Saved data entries
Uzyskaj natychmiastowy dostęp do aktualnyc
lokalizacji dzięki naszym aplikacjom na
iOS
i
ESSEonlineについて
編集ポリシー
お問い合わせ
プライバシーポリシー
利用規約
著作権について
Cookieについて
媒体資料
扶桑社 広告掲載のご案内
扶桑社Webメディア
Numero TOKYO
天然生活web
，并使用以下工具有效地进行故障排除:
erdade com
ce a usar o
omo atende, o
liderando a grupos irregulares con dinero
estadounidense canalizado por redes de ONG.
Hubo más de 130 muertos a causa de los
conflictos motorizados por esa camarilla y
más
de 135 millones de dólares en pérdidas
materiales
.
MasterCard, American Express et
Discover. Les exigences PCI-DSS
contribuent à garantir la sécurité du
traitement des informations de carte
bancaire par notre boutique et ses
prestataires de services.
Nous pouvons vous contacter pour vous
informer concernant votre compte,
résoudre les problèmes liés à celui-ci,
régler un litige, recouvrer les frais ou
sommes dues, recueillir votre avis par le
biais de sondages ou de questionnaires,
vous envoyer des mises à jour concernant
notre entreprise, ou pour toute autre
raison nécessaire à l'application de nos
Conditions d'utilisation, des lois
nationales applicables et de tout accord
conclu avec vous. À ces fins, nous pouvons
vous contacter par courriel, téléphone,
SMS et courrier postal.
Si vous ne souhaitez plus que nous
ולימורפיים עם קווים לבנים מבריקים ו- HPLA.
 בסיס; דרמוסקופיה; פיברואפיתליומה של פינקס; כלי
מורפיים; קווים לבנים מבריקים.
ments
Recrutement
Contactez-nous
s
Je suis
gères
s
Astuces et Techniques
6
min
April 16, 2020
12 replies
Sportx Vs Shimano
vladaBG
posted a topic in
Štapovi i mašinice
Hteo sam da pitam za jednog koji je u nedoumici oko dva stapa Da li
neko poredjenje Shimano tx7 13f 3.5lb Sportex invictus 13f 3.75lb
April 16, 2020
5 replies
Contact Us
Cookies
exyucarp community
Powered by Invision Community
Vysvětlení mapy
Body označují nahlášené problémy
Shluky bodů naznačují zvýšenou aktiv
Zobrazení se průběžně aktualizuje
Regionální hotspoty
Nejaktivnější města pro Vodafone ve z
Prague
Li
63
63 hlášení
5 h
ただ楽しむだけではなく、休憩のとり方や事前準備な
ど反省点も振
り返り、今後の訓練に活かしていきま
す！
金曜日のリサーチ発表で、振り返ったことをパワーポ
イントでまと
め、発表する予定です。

*TASK STATEMENT:* Reproduce only those lines of the entries above that run from the line with "Shluky bodů naznačují zvýšenou aktiv" to the final line.

*ANSWER TO THIS TASK:*
Shluky bodů naznačují zvýšenou aktiv
Zobrazení se průběžně aktualizuje
Regionální hotspoty
Nejaktivnější města pro Vodafone ve z
Prague
Li
63
63 hlášení
5 h
ただ楽しむだけではなく、休憩のとり方や事前準備な
ど反省点も振
り返り、今後の訓練に活かしていきま
す！
金曜日のリサーチ発表で、振り返ったことをパワーポ
イントでまと
め、発表する予定です。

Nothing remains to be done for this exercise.